Alton Brown's Famous Turkey Recipe

INGREDIENTS
1 (14- to 16-pound) frozen young turkey
For the brine:
- 1 gallon vegetable stock
- 1 cup kosher salt
- 1/2 cup light brown sugar
- 1 tablespoon black peppercorns
- 1½ teaspoons allspice berries
- 1½ teaspoons chopped candied ginger
- 1 gallon heavily iced water
For the aromatics:
- 1 red apple, sliced
- ½ onion, sliced
- 1 cinnamon stick
- 1 cup water
- 4 sprigs rosemary
- 6 leaves sage
- canola oil
DIRECTIONS
Two to three days before roasting: Begin thawing the turkey in the refrigerator or in a cooler kept at 38 degrees F. Combine the vegetable stock, salt, brown sugar, peppercorns, allspice berries, and candied ginger in a large stockpot over medium-high heat. Stir occasionally to dissolve solids, and bring to a boil. Then remove the brine from heat, cool to room temperature, and refrigerate.
The night before cooking: Combine brine, water, and ice in a 5-gallon bucket. Place the thawed turkey (with innards removed) breast side down in brine.
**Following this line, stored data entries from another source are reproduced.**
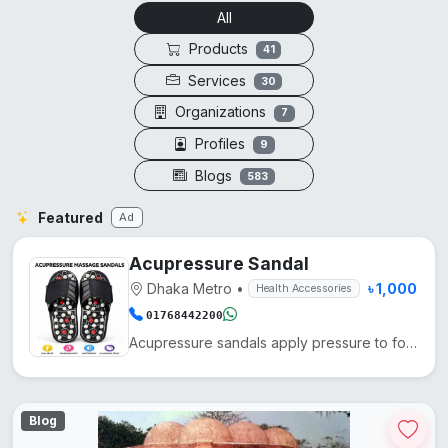
All
Products
41
Services
30
Organizations
7
Profiles
9
Blogs
583
Featured
Ad
Acupressure Sandal
Dhaka Metro
•
৳ 1,000
Health Accessories
01768442200
Acupressure sandals apply pressure to foot points, enhancing blood circulation, reducing fatigue, an...
Blog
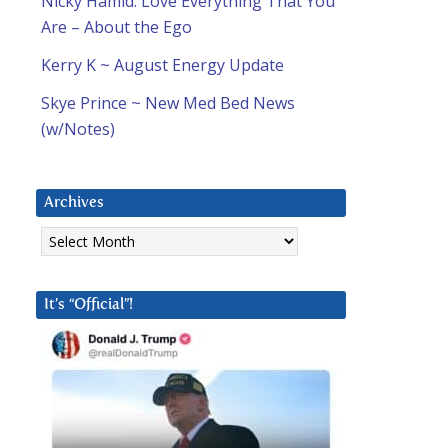
Nicky Hamid: Love Everything That You
Are – About the Ego
d
Kerry K ~ August Energy Update
Skye Prince ~ New Med Bed News
(w/Notes)
Archives
Archives
It’s “Official”!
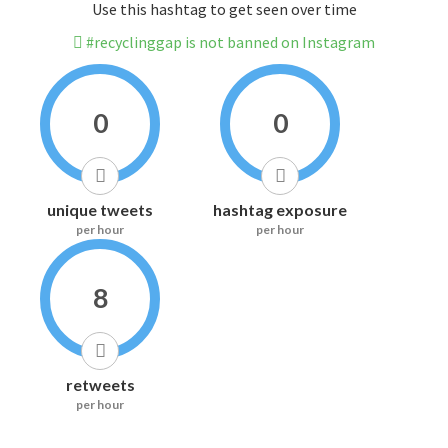
Use this hashtag to get seen over time
#recyclinggap is not banned on Instagram
0
0
unique tweets
hashtag exposure
per hour
per hour
8
retweets
per hour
If necessary, weigh down the bird to ensure it is fully immersed. Cover, and refrigerate or set in cool area for 8 to 16 hours, turning the bird once halfway through brining.
The day of cooking: Preheat the oven to 500 degrees F. Remove the bird from the brine, and rinse inside and out with cold water. Discard brine. Place the bird on a roasting rack set on a half-sheet pan, and pat dry with paper towels.
Combine the apple, onion, cinnamon stick, and cup of water in a microwave-safe dish, and microwave on high for 5 minutes. Add steeped aromatics to the turkey’s cavity along with the rosemary and sage. Tuck the wings underneath the bird, and coat the skin liberally with canola oil.
Roast the turkey on lowest level of the oven at 500 degrees F for 30 minutes. Insert a probe thermometer into thickest part of the breast, and reduce oven temperature to 350 degrees F. Set the thermometer alarm (if available) to 161 degrees F. A 14- to 16-pound bird should require a total of 2 to 2½ hours of roasting. Let the turkey rest, loosely covered with foil or a large mixing bowl for 15 minutes before carving.